-- Work to be completed --
For this exercise, retype the lines from the one that holds "Today’s approach is" through the one that holds "Circuit Court. We give you a professional" in the records below, both included, exactly and without pictures.

[Dataset entries]
|---|

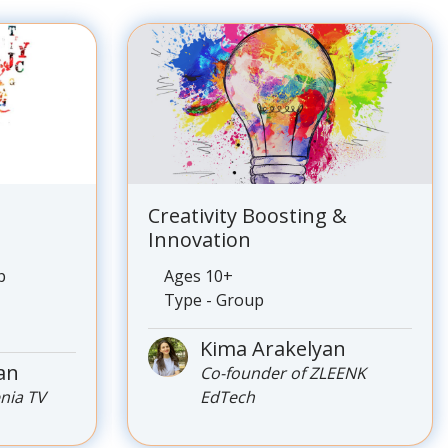
Creativity Boosting &
Innovation
p
Ages 10+
Type - Group
Kima Arakelyan
an
Co-founder of ZLEENK
enia TV
EdTech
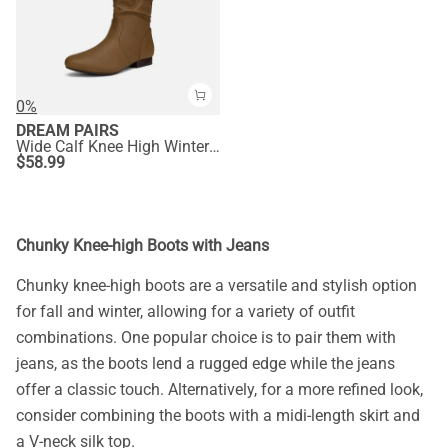
0%
DREAM PAIRS
Wide Calf Knee High Winter Boots
$
58.99
Chunky Knee-high Boots with Jeans
Chunky knee-high boots are a versatile and stylish option
for fall and winter, allowing for a variety of outfit
combinations. One popular choice is to pair them with
jeans, as the boots lend a rugged edge while the jeans
offer a classic touch. Alternatively, for a more refined look,
consider combining the boots with a midi-length skirt and
a V-neck silk top.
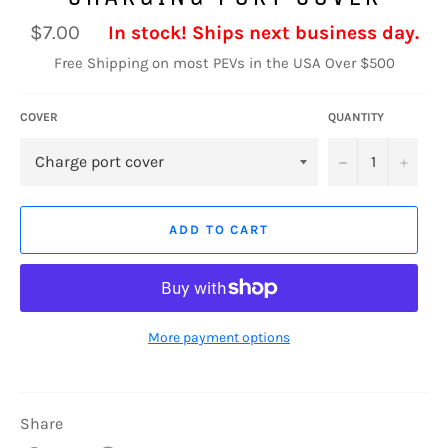
Regular
$7.00
In stock! Ships next business day.
price
Free Shipping on most PEVs in the USA Over $500
COVER
QUANTITY
−
+
ADD TO CART
More payment options
Share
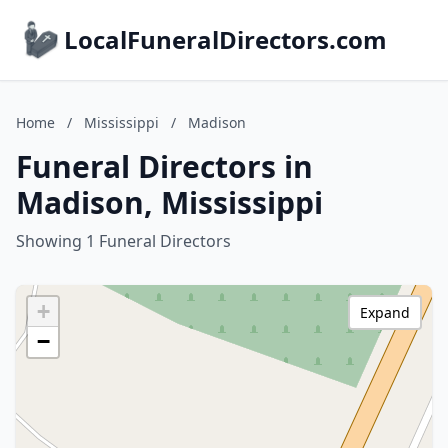
LocalFuneralDirectors.com
Home
/
Mississippi
/
Madison
Funeral Directors in
Madison, Mississippi
Showing 1 Funeral Directors
+
Expand
−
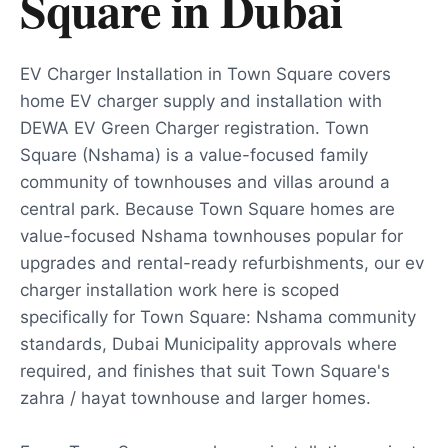
Square
in
Dubai
EV Charger Installation in Town Square covers
home EV charger supply and installation with
DEWA EV Green Charger registration. Town
Square (Nshama) is a value-focused family
community of townhouses and villas around a
central park. Because Town Square homes are
value-focused Nshama townhouses popular for
upgrades and rental-ready refurbishments, our ev
charger installation work here is scoped
specifically for Town Square: Nshama community
standards, Dubai Municipality approvals where
required, and finishes that suit Town Square's
zahra / hayat townhouse and larger homes.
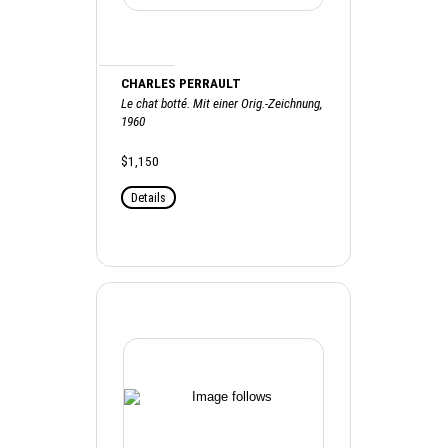
CHARLES PERRAULT
Le chat botté. Mit einer Orig.-Zeichnung,
1960
$1,150
Details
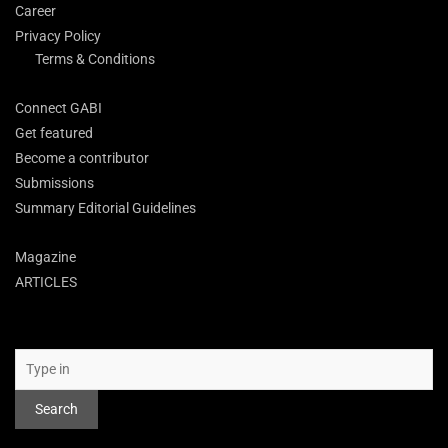
Career
Privacy Policy
Terms & Conditions
Connect GABI
Get featured
Become a contributor
Submissions
Summary Editorial Guidelines
Magazine
ARTICLES
Search
Search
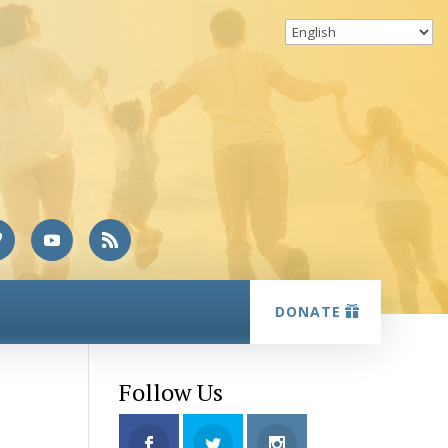
DONATE
Follow Us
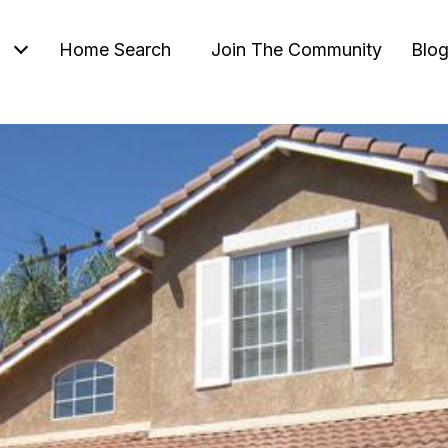
Home Search
Join The Community
Blo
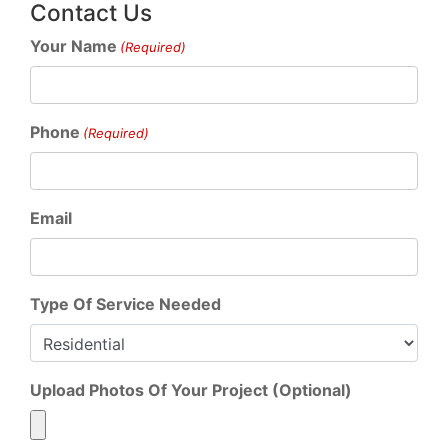
Contact Us
Your Name
(Required)
Phone
(Required)
Email
Type Of Service Needed
Upload Photos Of Your Project (Optional)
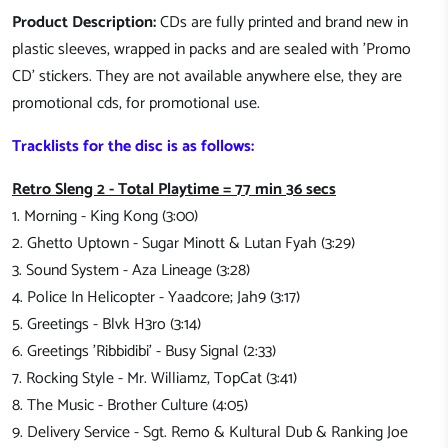
Product Description:
CDs are fully printed and brand new in
plastic sleeves, wrapped in packs and are sealed with 'Promo
CD' stickers. They are not available anywhere else, they are
promotional cds, for promotional use.
Tracklists for the disc is as follows:
Retro Sleng 2 - Total Playtime = 77 min 36 secs
1. Morning - King Kong (3:00)
2. Ghetto Uptown - Sugar Minott & Lutan Fyah (3:29)
3. Sound System - Aza Lineage (3:28)
4. Police In Helicopter - Yaadcore; Jah9 (3:17)
5. Greetings - Blvk H3ro (3:14)
6. Greetings 'Ribbidibi' - Busy Signal (2:33)
7. Rocking Style - Mr. Williamz, TopCat (3:41)
8. The Music - Brother Culture (4:05)
9. Delivery Service - Sgt. Remo & Kultural Dub & Ranking Joe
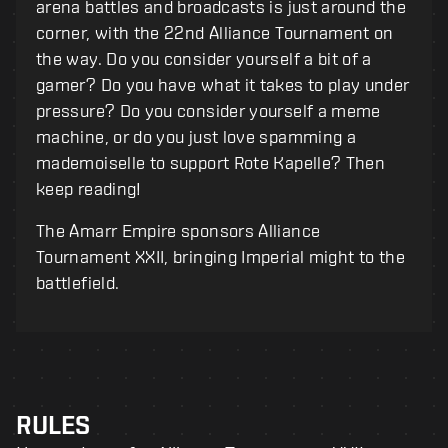
arena battles and broadcasts is just around the
corner, with the 22nd Alliance Tournament on
the way. Do you consider yourself a bit of a
gamer? Do you have what it takes to play under
pressure? Do you consider yourself a meme
machine, or do you just love spamming a
mademoiselle to support Rote Kapelle? Then
keep reading!
The Amarr Empire sponsors Alliance
Tournament XXII, bringing Imperial might to the
battlefield.
RULES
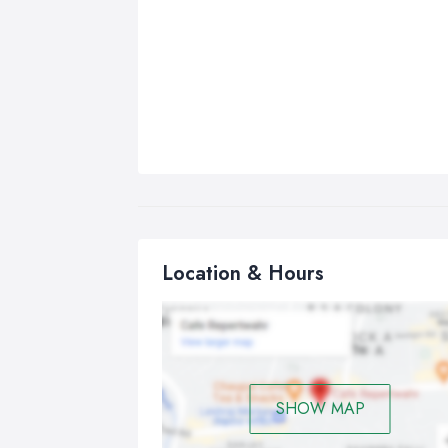
Location & Hours
SHOW MAP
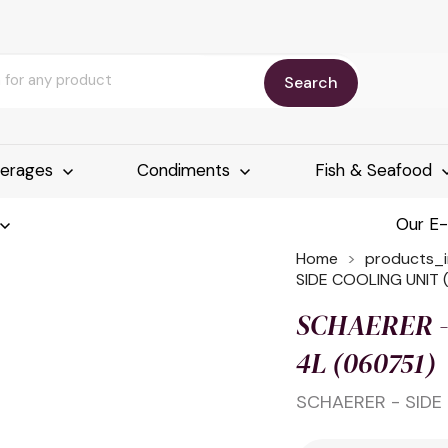
Search
erages
Condiments
Fish & Seafood
Our E
Home
products_
SIDE COOLING UNIT (
SCHAERER - 
4L (060751)
SCHAERER - SIDE 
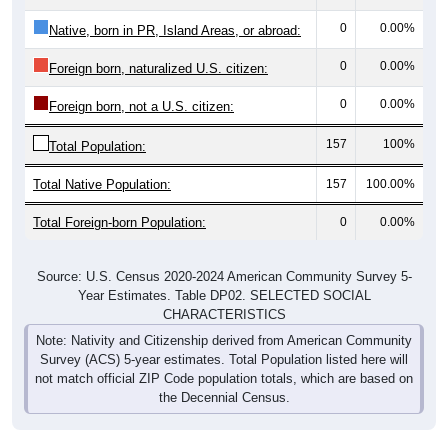
0
0.00%
Native, born in PR, Island Areas, or abroad:
0
0.00%
Foreign born, naturalized U.S. citizen:
0
0.00%
Foreign born, not a U.S. citizen:
157
100%
Total Population:
Total Native Population:
157
100.00%
Total Foreign-born Population:
0
0.00%
Source: U.S. Census 2020-2024 American Community Survey 5-
Year Estimates. Table DP02. SELECTED SOCIAL
CHARACTERISTICS
Note: Nativity and Citizenship derived from American Community
Survey (ACS) 5-year estimates. Total Population listed here will
not match official ZIP Code population totals, which are based on
the Decennial Census.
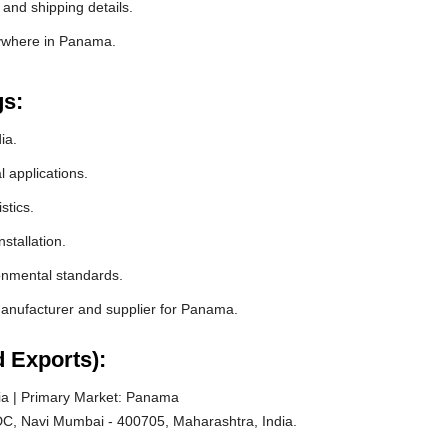
and shipping details.
nywhere in Panama.
gs:
ia.
l applications.
stics.
stallation.
ronmental standards.
anufacturer and supplier for Panama.
 Exports):
ia | Primary Market: Panama
C, Navi Mumbai - 400705, Maharashtra, India.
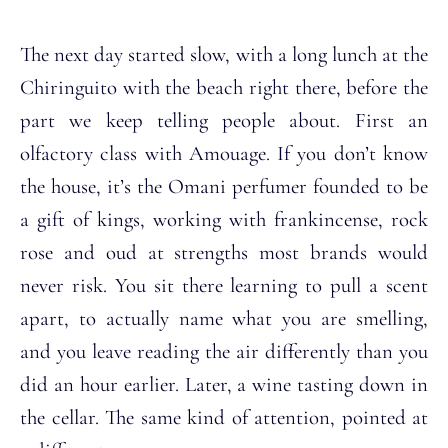
The next day started slow, with a long lunch at the
Chiringuito with the beach right there, before the
part we keep telling people about. First an
olfactory class with Amouage. If you don’t know
the house, it’s the Omani perfumer founded to be
a gift of kings, working with frankincense, rock
rose and oud at strengths most brands would
never risk. You sit there learning to pull a scent
apart, to actually name what you are smelling,
and you leave reading the air differently than you
did an hour earlier. Later, a wine tasting down in
the cellar. The same kind of attention, pointed at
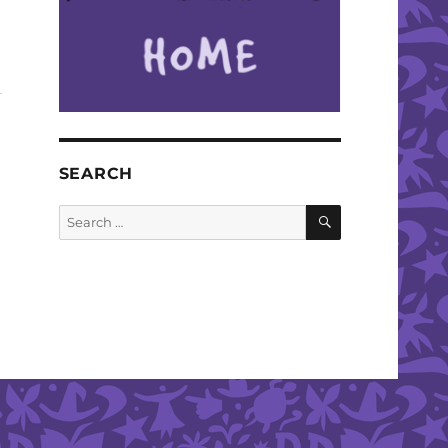
SEARCH
SEARCH
Search
for:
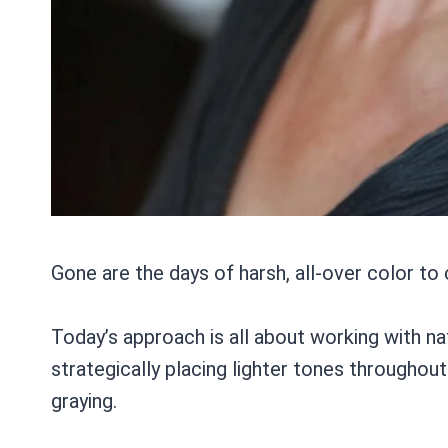
Gone are the days of harsh, all-over color to
Today’s approach is all about working with nat
strategically placing lighter tones throughout
graying.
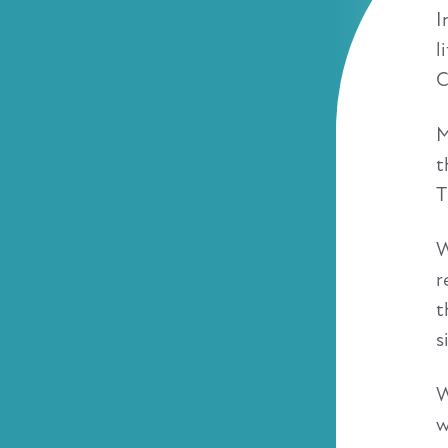
I
l
C
M
t
T
W
r
t
s
W
w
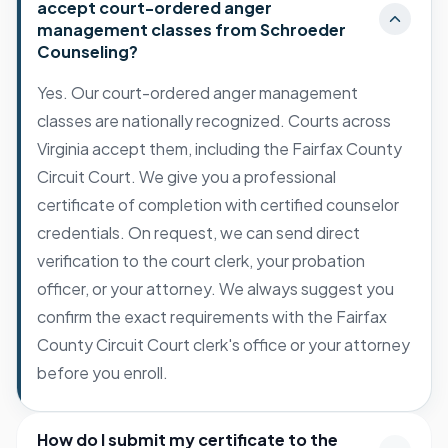
accept court-ordered anger
management classes from Schroeder
Counseling?
Yes. Our court-ordered anger management
classes are nationally recognized. Courts across
Virginia accept them, including the Fairfax County
Circuit Court. We give you a professional
certificate of completion with certified counselor
credentials. On request, we can send direct
verification to the court clerk, your probation
officer, or your attorney. We always suggest you
confirm the exact requirements with the Fairfax
County Circuit Court clerk's office or your attorney
before you enroll.
How do I submit my certificate to the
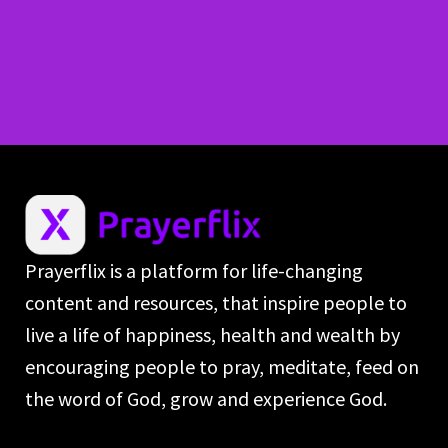
Prayerflix is a platform for life-changing
content and resources, that inspire people to
live a life of happiness, health and wealth by
encouraging people to pray, meditate, feed on
the word of God, grow and experience God.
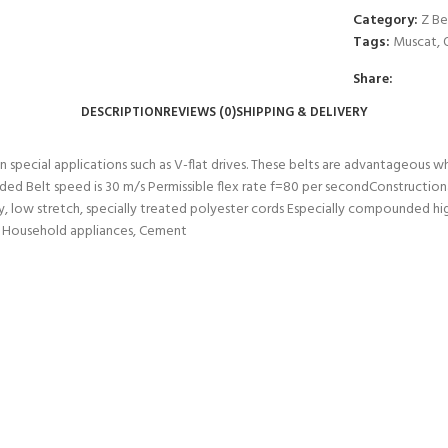
Category:
Z Be
Tags:
Muscat
,
Share:
DESCRIPTION
REVIEWS (0)
SHIPPING & DELIVERY
 in special applications such as V-flat drives. These belts are advantageous 
ed Belt speed is 30 m/s Permissible flex rate f=80 per secondConstruction
 low stretch, specially treated polyester cords Especially compounded hig
rs, Household appliances, Cement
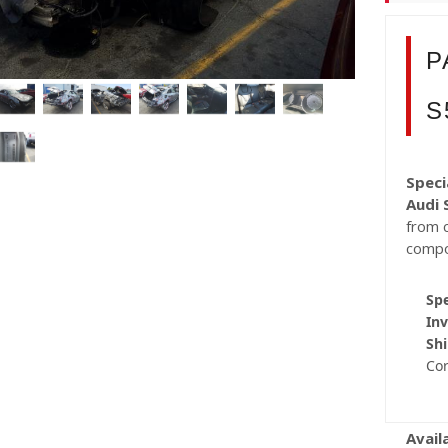
P
S
Speci
Audi 
from c
compo
Spe
Inv
Shi
Co
Avail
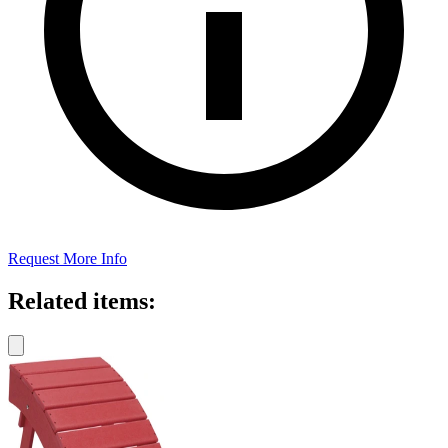
Request More Info
Related items:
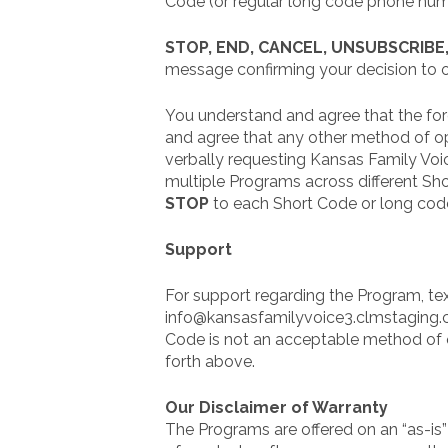
Code (or regular long code phone numb
STOP, END, CANCEL, UNSUBSCRIBE
message confirming your decision to o
You understand and agree that the for
and agree that any other method of opt
verbally requesting Kansas Family Voi
multiple Programs across different Sh
STOP
to each Short Code or long cod
Support
For support regarding the Program, tex
info@kansasfamilyvoice3.clmstaging.com
Code is not an acceptable method of 
forth above.
Our Disclaimer of Warranty
The Programs are offered on an “as-is”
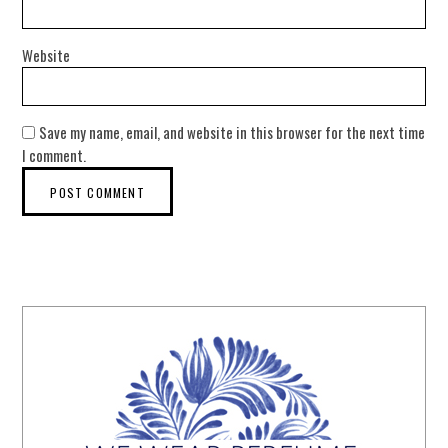
Website
Save my name, email, and website in this browser for the next time
I comment.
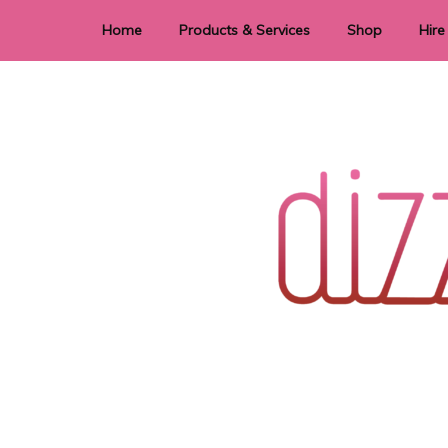
Home
Products & Services
Shop
Hire
Dye Sublimation
E
Laser Cutting & Engraving
Signage
Stationery
Stickers
Wedding invitations and DIY statione
Dizzi Dezine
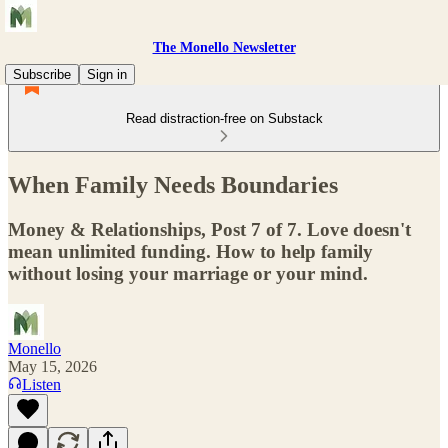
The Monello Newsletter
Subscribe
Sign in
Read distraction-free on Substack
When Family Needs Boundaries
Money & Relationships, Post 7 of 7. Love doesn't
mean unlimited funding. How to help family
without losing your marriage or your mind.
Monello
May 15, 2026
Listen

|---|

-- Solution to the problem --
Today’s approach is all about working with nat
strategically placing lighter tones throughout
graying.
I
l
C
M
t
T
W
r
t
s
W
w
accept court-ordered anger
management classes from Schroeder
Counseling?
Yes. Our court-ordered anger management
classes are nationally recognized. Courts across
Virginia accept them, including the Fairfax County
Circuit Court. We give you a professional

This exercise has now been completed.